Even Justice Thomas Buergenthal, the American judge who cast the only dissenting vote in the ICJ decision, recognized the Palestinian right to self-determination, reiterated Israel’s obligation to international humanitarian law, and conceded that there were legitimate questions as to whether the barrier, given its route, qualifies as self-defense. In response to the ICJ’s concerns, the Knesset has claimed that the separation wall is only a “temporary” measure, to be reversed as soon as the Palestinians and Israelis reach a successful peace agreement.
This position, of course, would be more convincing if the construction of Jewish-only settlements on the disputed land between the wall and the Green Line hadn’t risen sharply almost immediately after the wall was approved. The original Israeli settlements in the West Bank (which have also been declared illegal by multiple ICJ rulings and UN resolutions, as a breach of the fourth Geneva Convention) were also called “temporary” at first. They began as military outposts and evolved into civilian settlements. Eventually, they were regarded as “facts on the ground” during negotiations. It’s reasonable to wonder whether these new settlements will follow suit.
Israeli courts, though ruling in favor of a slight route revision in the Ramallah district, have opted not to accept the ICJ’s decision, even though they have acknowledged that Israel controls the West Bank in a “belligerent occupation” and that the “law of belligerent occupation…imposes conditions” on the occupying military, even in security sensitive areas. Bil’in was one of the villages in the Ramallah district that the courts approved for rerouting. Regardless, construction has continued as planned.
As I stood on top of that hill in Bil’in, I observed a sandy dirt road that paved a clear path through the wild goat grass, dodging the occasional sabra cactus, toward the edge of the separation wall. A cacophony of village noise consumed me: a child crying, a mother consoling. The sound of Israeli riot dispersal techniques reverberated throughout the village. The deafening boom of a 44mm rubber bullet echoed from a sister protest in the nearby village of Na’alin.

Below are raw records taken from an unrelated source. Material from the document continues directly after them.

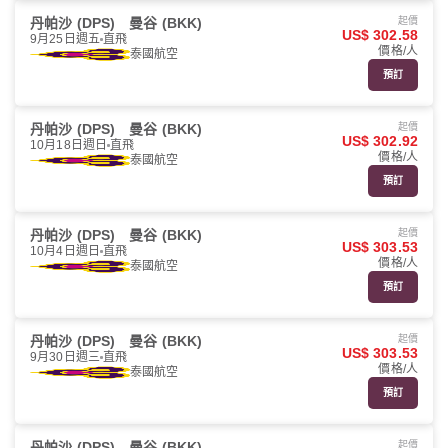
丹帕沙 (DPS)
曼谷 (BKK)
起價
US$ 302.58
9月25日週五
直飛
價格/人
泰國航空
預訂
丹帕沙 (DPS)
曼谷 (BKK)
起價
US$ 302.92
10月18日週日
直飛
價格/人
泰國航空
預訂
丹帕沙 (DPS)
曼谷 (BKK)
起價
US$ 303.53
10月4日週日
直飛
價格/人
泰國航空
預訂
丹帕沙 (DPS)
曼谷 (BKK)
起價
US$ 303.53
9月30日週三
直飛
價格/人
泰國航空
預訂
丹帕沙 (DPS)
曼谷 (BKK)
起價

Tear gas canisters hissed through the air.
Despite the generally non-violent nature of the weekly protests against the separation wall, 16 demonstrators have been killed over the years. Of those, ten were children under the age of 18. 15 were killed by live ammunition, a method of riot dispersal banned by the IDF following the second intifada because of its highly lethal nature.
We began to march toward the wall. Some chanted in Arabic, others simply held signs. As soon as we stepped into the “closed military zone,” which extended far into the village, IDF riot control began to shoot tear gas into the crowd.

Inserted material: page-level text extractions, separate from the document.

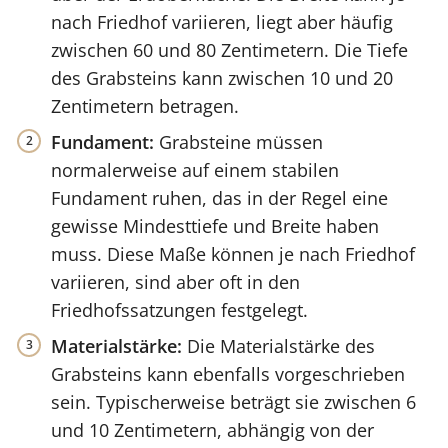
nach Friedhof variieren, liegt aber häufig
zwischen 60 und 80 Zentimetern. Die Tiefe
des Grabsteins kann zwischen 10 und 20
Zentimetern betragen.
Fundament:
Grabsteine müssen
normalerweise auf einem stabilen
Fundament ruhen, das in der Regel eine
gewisse Mindesttiefe und Breite haben
muss. Diese Maße können je nach Friedhof
variieren, sind aber oft in den
Friedhofssatzungen festgelegt.
Materialstärke:
Die Materialstärke des
Grabsteins kann ebenfalls vorgeschrieben
sein. Typischerweise beträgt sie zwischen 6
und 10 Zentimetern, abhängig von der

Some protesters fled, visibly suffering from tear gas inhalation. Others continued toward the wall, where they intended to plant a Palestinian flag in symbolic expression of their resistance. They were met with rubber bullets.

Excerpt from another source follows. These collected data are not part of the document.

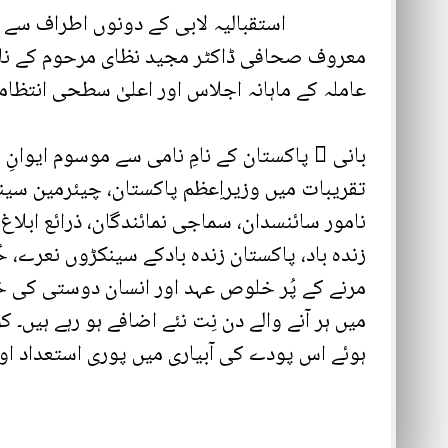
استقبالیہ لابی کے دونوں اطراف سے زینے ب
عاملہ کے ماہانہ اجلاس اور اعلیٰ سطحی انتظا
تقریبات میں وزیراِعظم پاکستان، چیئرمین سین
نامور سائنسدان، سماجی نمائندگان، ذرائع ابلاغ
زندہ باد، پاکستان زندہ بادکے سینکڑوں نعرے، 
مرنے کے پُر خلوص عہد اور انسان دوستی کی خ
میں ہر آنے والے دن نِت نئے اضافے ہو رہے ہی
ہوئے اس پودے کی آبیاری میں پوری استعداد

It’s a tragic story, but even more tragically, it’s not a new one: Land stolen, the inhabitants 1. stripped of their right to due process under the pretense of the post-colonial power’s “national security” 2. forced to prove residency or risk deportation from their own home and 3. shot at when they attempt to reclaim their dignity and rightful property. Let’s learn from history and never again let fear and xenophobia trump ethics in a world that claims to have evolved.